As a teacher candidate at West Virginia State University, I deeply understand the varieties of questioning strategies that connect students' metacognitive thinking across multiple levels of the Depth of Knowledge and how to use the DoK during instruction for meaningful discussion. To display my strengths, I wish to showcase three videos from my Day Two lesson of my "Variations of Traits" unit plan that shows DoK 1, DoK 2, DoK 3, and the beginnings of DoK 4. In each video, I will describe the interactions between the students, what went well, and what works among the DoK. I emphasize ensuring students' comprehension of the vocabulary, especially in this lesson, where some of the vocabulary was above their comprehension; I needed to use terms they could understand for specific words. I corrected this by day three; in my first video, you can see one third-grade student trying to read the word "characteristics" from the screen, and this is amazing; she did very well, but I was not teaching reading, the point is to know what the characteristics are, and what that means, so I went in-depth in these discussion videos asking for connections for examples to put meanings behind the vocabulary. Hence, the term's big words in the definition is not the focus; it is learning what the word means in real-world scenarios.

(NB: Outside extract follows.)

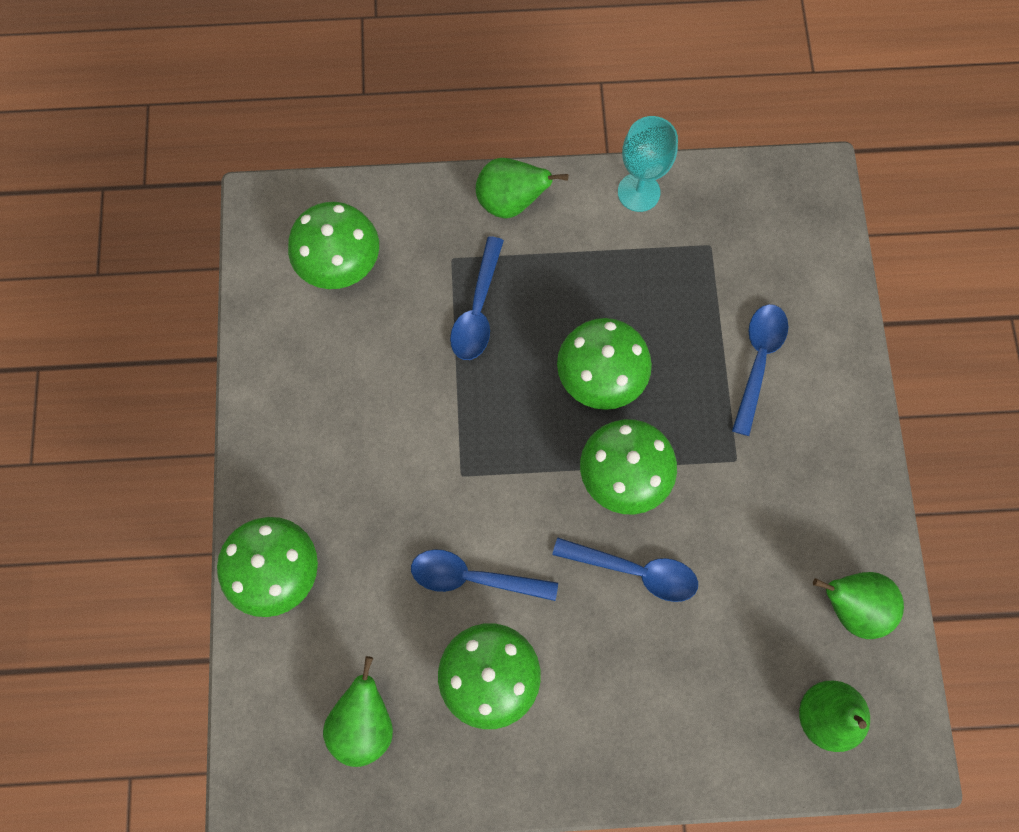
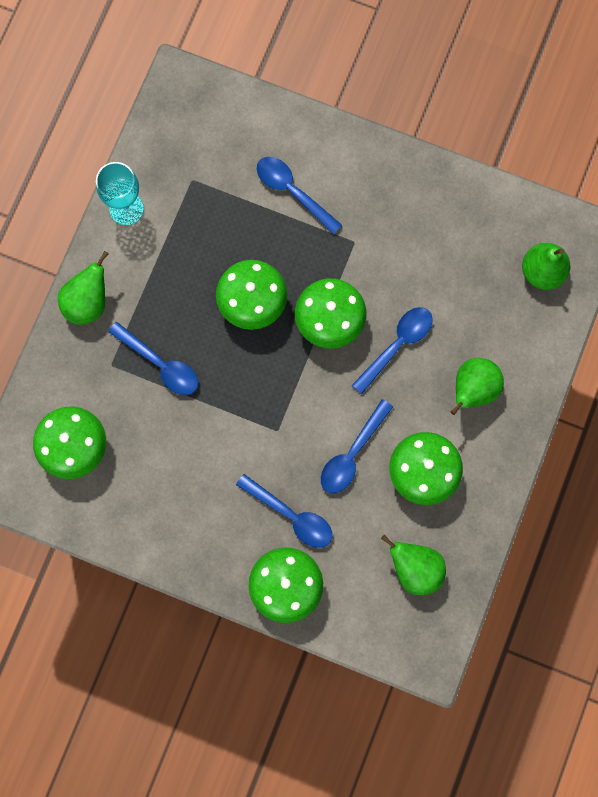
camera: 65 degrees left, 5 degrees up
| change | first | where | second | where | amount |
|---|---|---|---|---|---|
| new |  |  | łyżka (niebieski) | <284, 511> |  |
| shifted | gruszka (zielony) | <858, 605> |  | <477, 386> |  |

The first video begins the Day Two lesson, and I started by asking what a 'trait' is. This is a DoK level one, defining and reproducing the terms meaning by results. Once several students spoke out of turn, this was an open discussion, but the class engagement was focused. There was a misconception of the meaning at first, and then mispronunciation, which I corrected and described; yes, the boy's answer was an example of a trait (another one of our vocabulary words), but it is not the meaning of the trait. I had to dig deeper and press for examples, which hit level two DOK, and a boy produced color traits of our plant in a real-world example from our classroom! This triggers metacognitive thinking in the girl trying to piece together what traits are, and she connects that in a nearly confident voice, "They are the types of traits they have." Then I finished with the full definition for comprehension and reconfirmed with another student with their interactions that, yes, the traits can be inherited and that his contributions were not incorrect; it was just not complete.

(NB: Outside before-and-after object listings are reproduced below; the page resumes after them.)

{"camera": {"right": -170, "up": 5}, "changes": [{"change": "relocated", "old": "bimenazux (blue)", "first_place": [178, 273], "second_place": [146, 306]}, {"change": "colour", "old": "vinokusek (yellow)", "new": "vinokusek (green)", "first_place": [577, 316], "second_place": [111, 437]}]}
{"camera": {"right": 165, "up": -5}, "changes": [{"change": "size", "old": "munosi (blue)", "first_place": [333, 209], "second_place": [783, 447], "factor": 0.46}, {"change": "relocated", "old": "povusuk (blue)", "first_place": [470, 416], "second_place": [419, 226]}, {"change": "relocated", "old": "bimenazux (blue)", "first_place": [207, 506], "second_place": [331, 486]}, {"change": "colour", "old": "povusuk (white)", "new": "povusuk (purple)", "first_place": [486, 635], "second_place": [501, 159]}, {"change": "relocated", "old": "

In the following video, I ask students, "I want you all to ask yourselves, what do I want to learn from this entire experiment?" This is our guiding question to help formulate our hypothesis. I gave multiple examples, "What would happen if we did not water our plants?" we can ask ourselves, "What would happen if our plant receives no sunlight?" Our students are doing these experiments! Students are working in collaborative groups to develop an experiment with their group's three plants. This video shows a DOK level three, following the students and asking questions as to why reasons may happen to our plants in our experiment, but this does eventually turn into DOK level 4 when these questions turn into a hypothesis, which turns into an experiment over time that the students develop and monitors. The questions we are creating now are fundamental to the experiment and are at a higher level DOK, and drive home more questions by the time we finish the experiment. I reinforced to the students that the questions do not have to come from the screen; they can develop them on their own; this way, I can help differentiate this lesson for the students who have not been able to create the concepts at a higher DOK, and I will see this on the paper for those that did use my example as a formative assessment.

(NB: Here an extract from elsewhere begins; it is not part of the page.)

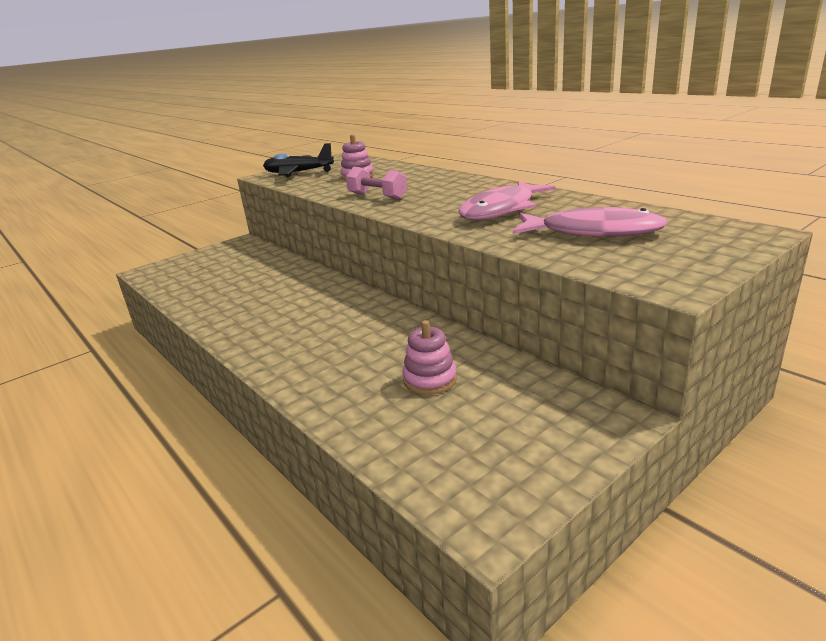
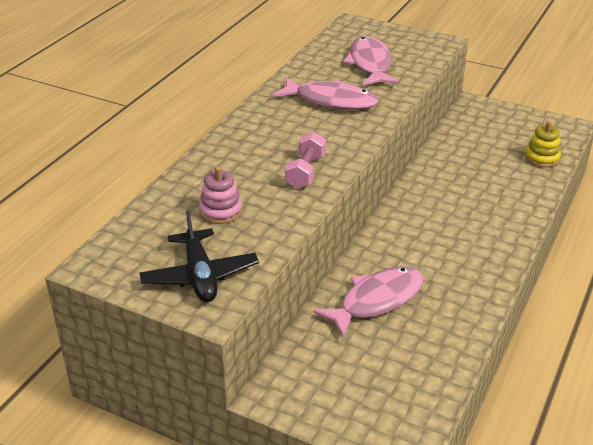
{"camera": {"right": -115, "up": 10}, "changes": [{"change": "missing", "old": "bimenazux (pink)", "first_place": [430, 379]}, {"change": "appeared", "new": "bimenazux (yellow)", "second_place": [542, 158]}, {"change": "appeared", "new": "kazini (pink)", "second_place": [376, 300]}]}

The last video shows a DOK level three. I am asking students to "think in patterns," I am teaching students a system to sort and distinguish similarities from differences with rationale. This discussion went very well using puppies because students gave individual examples of parts of dogs that would classify the schema of what they know to be a dog! This video is the perfect example of showcasing the ideals of Jean Piaget and his ideals on schema and assimilation. Students recognize these traits of dogs because they were told and knew these are dogs. Still, now that we are using new information, we are breaking down small individual differences and similarities between the animals or plants to make educated guesses and determine if it is what we believe it to be. Students' new assimilation is the latest information about that animal. For example, showing students information about the genes and pictures of dogs that are dapple or multiple colors, which are traits passed from inheritance, has given them new information about how they can understand that the dogs are still the same breed; this is assimilation. In this discussion, we are determining how to classify similar traits from different ones. Some have the same fur size but different colors, but that doesn't mean they are different breeds. This is a DOK level three strategic thinking discussion, which leads one student to link that the dogs "inherited" the traits (McLeod, 2024).